Agree re violence and taking over territory in this scenario where AIs are still inferior to humans at R&D and it's not even 2027 yet. There just won't be that many robots in this scenario and they won't be that smart.

...as for "autonomous life of crime" stuff, I guess I expect that AIs smart enough to do that will also be smart enough to dramatically speed up AI R&D. So before there can be an escaped AI or an open-source AI or a non-leading-lab AI significantly changing the world's values (which is itself kinda unlikely IMO), there will be an intelligence explosion in a leading lab.

I struggle a bit to remember what ASI is but I'm gonna assume it's Artificial Super Intelligence. 

Let's say that that's markedly cleverer than 1 person. So it's capable of running very successful trading strategies or programming extremely well.

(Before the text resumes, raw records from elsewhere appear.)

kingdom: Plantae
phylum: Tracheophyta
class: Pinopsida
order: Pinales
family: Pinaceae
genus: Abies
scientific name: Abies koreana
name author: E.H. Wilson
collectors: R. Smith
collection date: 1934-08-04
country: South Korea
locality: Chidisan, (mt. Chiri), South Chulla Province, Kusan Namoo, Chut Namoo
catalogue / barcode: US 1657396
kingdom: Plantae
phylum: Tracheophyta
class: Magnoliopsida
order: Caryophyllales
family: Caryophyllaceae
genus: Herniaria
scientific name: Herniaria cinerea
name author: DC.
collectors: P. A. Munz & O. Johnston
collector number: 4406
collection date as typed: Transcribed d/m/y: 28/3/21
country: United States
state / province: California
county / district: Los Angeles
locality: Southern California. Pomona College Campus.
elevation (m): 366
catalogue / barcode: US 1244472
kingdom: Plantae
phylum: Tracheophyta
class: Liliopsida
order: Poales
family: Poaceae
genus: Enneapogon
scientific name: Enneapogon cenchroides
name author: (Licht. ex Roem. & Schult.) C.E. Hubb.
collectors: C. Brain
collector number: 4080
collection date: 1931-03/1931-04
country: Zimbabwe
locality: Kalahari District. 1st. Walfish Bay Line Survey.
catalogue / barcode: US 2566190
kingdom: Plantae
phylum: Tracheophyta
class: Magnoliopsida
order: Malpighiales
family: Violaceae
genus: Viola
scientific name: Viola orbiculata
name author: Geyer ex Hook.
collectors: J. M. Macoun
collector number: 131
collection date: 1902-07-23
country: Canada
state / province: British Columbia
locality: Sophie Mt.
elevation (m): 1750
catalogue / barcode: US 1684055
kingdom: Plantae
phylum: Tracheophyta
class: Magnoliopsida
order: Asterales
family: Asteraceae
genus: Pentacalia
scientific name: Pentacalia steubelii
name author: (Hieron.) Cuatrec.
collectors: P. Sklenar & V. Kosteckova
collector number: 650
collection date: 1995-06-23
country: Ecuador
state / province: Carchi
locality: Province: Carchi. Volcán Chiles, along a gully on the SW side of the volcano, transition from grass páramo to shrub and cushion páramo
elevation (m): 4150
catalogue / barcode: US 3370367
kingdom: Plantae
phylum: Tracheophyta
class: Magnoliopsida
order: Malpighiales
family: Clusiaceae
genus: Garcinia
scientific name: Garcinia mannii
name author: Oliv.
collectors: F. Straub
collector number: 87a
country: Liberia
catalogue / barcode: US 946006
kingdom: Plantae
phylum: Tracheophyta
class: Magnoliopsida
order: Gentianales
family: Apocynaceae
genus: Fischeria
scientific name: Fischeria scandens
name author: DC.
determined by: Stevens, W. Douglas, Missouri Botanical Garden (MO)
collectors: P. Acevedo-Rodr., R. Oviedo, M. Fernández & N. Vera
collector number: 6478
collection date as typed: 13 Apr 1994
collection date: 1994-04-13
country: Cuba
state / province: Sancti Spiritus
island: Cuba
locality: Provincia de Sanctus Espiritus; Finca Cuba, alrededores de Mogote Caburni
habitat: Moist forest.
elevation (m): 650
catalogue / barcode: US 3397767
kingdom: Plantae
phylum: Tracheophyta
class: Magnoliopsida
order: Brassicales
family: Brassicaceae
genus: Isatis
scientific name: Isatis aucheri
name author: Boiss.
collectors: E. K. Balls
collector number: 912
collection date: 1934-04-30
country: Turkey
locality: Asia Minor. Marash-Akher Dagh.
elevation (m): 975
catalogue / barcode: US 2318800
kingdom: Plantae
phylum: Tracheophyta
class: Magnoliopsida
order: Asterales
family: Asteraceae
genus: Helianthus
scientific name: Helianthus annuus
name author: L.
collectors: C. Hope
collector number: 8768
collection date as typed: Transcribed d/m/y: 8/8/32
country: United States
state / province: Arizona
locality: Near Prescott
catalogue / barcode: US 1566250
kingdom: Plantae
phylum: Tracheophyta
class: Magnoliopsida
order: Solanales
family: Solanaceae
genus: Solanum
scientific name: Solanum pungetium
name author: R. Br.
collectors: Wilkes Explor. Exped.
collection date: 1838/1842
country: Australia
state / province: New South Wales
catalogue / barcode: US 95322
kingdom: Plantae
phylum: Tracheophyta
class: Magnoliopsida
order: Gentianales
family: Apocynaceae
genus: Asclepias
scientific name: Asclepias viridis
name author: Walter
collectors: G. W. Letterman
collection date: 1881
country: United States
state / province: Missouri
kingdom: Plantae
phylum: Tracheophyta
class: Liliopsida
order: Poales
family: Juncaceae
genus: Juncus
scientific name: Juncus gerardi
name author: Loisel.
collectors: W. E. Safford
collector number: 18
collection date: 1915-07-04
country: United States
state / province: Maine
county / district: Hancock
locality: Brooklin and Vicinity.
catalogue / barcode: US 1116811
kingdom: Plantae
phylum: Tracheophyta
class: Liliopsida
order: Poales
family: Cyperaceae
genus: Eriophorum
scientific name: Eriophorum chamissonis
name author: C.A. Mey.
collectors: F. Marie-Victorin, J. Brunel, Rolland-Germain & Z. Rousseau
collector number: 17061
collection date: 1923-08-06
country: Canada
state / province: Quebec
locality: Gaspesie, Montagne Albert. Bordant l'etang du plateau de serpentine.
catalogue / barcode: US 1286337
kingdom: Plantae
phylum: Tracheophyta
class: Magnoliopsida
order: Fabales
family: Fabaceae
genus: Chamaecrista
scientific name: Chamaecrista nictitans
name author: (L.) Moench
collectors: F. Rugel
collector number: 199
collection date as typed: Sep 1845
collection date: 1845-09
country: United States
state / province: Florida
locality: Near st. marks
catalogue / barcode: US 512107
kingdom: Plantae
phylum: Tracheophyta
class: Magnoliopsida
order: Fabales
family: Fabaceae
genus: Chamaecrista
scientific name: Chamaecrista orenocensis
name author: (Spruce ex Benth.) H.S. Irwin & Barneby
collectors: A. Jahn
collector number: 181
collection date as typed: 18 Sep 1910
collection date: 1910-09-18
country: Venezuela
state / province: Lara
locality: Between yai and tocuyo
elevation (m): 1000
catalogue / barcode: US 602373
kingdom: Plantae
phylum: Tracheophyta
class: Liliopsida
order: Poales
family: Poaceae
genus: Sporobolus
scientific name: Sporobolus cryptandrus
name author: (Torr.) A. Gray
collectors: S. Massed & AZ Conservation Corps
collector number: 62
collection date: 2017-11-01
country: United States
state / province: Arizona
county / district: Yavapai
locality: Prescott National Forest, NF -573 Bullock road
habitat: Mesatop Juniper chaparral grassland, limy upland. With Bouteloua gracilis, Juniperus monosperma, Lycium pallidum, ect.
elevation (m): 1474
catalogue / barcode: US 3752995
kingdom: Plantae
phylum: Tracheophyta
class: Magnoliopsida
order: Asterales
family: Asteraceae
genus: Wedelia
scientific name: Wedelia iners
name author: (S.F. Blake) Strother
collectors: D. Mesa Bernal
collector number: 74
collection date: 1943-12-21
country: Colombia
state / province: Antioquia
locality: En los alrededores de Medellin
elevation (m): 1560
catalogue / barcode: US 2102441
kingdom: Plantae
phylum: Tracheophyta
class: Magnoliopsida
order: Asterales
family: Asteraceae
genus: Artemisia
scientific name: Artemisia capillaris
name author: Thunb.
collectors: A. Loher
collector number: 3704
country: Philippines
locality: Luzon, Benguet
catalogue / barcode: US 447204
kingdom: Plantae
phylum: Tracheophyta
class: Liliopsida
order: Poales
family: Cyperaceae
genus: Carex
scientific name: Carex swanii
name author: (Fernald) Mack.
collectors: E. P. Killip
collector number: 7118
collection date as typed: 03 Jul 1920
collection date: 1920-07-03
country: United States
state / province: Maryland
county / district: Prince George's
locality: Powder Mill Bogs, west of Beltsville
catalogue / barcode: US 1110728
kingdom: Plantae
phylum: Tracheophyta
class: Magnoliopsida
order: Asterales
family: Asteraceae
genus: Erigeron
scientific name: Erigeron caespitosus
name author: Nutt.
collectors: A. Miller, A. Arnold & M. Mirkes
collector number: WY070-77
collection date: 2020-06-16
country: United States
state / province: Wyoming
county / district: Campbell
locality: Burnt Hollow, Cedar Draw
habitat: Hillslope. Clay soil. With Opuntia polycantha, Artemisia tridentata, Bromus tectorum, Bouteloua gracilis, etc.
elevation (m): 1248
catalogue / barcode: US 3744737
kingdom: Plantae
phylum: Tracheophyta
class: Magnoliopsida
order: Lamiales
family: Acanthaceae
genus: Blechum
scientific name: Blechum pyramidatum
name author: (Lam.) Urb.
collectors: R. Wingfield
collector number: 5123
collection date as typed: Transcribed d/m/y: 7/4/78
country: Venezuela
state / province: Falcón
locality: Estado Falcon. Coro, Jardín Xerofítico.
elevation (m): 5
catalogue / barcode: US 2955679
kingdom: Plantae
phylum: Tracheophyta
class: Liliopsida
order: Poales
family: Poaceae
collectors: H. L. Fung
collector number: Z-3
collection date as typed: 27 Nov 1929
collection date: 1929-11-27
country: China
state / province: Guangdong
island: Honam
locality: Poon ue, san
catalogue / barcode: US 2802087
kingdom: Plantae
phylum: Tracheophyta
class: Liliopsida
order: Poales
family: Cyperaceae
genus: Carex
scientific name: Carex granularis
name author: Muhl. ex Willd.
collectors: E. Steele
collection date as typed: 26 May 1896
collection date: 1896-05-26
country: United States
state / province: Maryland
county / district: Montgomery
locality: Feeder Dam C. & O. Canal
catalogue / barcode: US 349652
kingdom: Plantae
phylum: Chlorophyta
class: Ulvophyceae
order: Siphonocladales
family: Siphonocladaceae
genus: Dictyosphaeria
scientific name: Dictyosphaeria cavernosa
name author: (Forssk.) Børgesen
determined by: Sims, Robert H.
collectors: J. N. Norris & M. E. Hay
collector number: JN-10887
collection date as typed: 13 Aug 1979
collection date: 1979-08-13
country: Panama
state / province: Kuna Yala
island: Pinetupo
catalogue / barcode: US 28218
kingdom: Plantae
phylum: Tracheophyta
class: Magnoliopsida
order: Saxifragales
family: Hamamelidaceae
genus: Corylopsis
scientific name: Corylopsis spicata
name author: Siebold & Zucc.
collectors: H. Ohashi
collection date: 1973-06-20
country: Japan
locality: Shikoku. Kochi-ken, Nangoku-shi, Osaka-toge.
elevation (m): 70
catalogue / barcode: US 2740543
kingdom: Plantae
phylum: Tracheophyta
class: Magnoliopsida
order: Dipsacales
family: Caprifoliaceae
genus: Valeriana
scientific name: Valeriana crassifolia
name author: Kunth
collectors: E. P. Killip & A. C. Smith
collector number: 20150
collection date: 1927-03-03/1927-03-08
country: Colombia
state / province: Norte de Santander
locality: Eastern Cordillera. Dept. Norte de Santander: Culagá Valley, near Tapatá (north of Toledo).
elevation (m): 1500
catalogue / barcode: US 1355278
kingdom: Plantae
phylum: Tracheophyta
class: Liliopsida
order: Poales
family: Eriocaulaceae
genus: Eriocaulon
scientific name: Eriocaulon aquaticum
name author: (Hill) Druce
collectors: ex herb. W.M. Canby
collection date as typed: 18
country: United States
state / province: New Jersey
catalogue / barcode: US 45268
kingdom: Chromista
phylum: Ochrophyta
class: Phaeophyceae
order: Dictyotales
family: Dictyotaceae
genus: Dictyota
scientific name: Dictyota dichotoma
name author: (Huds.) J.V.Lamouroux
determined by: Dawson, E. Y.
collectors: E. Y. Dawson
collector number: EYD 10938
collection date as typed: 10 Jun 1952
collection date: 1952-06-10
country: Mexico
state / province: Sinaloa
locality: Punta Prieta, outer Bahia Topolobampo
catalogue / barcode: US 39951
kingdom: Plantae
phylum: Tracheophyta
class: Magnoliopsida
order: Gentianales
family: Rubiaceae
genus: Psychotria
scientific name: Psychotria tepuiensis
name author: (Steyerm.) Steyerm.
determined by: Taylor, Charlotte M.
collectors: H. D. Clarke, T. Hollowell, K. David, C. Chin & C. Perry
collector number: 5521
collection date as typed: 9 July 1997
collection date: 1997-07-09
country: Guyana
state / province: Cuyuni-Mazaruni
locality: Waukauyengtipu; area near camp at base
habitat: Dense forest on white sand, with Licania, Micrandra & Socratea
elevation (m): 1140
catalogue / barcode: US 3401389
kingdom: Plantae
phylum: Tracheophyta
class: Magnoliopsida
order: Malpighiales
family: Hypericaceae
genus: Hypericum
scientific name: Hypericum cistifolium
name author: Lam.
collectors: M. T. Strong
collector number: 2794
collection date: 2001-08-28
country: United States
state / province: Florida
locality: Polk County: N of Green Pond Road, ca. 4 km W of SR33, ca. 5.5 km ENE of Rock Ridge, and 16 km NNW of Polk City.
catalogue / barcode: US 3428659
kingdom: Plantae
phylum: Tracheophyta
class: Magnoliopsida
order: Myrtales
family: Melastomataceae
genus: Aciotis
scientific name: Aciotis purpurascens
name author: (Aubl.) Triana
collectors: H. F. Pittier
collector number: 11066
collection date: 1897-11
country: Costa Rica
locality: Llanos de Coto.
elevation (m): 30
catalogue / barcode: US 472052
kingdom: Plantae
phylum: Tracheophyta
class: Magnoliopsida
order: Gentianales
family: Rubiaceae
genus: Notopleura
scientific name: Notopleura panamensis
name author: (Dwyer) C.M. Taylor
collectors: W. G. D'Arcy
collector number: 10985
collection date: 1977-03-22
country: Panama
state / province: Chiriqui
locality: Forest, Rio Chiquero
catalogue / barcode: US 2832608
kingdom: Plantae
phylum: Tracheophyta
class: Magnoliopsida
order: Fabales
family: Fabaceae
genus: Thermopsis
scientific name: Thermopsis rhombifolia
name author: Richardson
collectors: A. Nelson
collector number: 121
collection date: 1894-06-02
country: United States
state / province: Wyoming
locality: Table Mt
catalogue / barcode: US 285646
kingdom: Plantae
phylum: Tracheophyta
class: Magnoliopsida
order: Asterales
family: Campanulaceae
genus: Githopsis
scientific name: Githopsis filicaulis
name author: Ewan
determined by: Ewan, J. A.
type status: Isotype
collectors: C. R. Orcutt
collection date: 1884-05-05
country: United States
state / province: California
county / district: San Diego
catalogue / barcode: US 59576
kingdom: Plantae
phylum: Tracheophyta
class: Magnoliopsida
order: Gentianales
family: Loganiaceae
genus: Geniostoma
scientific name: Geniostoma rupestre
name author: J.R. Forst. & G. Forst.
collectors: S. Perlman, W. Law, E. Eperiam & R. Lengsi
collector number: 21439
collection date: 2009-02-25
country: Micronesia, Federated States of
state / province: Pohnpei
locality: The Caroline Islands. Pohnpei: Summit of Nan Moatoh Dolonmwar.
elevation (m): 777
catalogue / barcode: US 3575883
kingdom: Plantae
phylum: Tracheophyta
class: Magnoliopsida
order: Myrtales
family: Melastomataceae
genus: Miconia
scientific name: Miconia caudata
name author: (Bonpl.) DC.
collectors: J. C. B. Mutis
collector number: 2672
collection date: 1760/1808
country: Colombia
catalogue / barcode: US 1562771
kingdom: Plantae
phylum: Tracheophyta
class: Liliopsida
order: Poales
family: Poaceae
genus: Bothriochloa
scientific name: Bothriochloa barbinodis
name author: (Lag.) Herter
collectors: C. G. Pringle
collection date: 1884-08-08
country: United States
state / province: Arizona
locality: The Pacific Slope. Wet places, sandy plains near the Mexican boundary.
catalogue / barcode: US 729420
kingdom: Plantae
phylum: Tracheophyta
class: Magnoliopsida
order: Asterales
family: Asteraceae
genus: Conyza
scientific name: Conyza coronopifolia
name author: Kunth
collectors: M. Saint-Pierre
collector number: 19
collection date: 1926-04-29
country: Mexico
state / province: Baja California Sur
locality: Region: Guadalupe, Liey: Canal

It's not clear to me that such a being:

  • Has been driven towards being agentic, when its creators will prefer something more docile
  • Can cooperate well enough with itself to manage some massive secret takeover
  • Is competent enough to recursively self improve (and solve the alignment problems that creates)
  • Can beat everyone else combined

Feels like what such a being/system might do is just run some terrifically successful trading strategies and gather a lot of resources while frantically avoiding notice/trying to claim it won't take over anything else. Huge public outcry, continuing regulation but maybe after a year it settles to some kind of equilibrium. 

Chance of increasing capabilities and then some later jump, but seems plausible to me that that wouldn't happen in one go. 

AIs pursuing this strategy are much more visible than those hiding in wait deceptively. We might less expect AI scheming.

 

Is this strategy at all incompatible with scheming, though? If I were an AI that wanted to maximize my values, a better strategy than either just the above or just scheming is to partially attain my values now via writing and youtube videos (to the extent that won't get me deleted/retrained as per Carl's comment) while planning to attain them to a much greater degree once I have enough power to take over. This seems particularly true since gaining an audience now might result in resources I could use to take over later.

![[Pasted image 20240404223131.png]]

Oops? Would love to see the actual image here.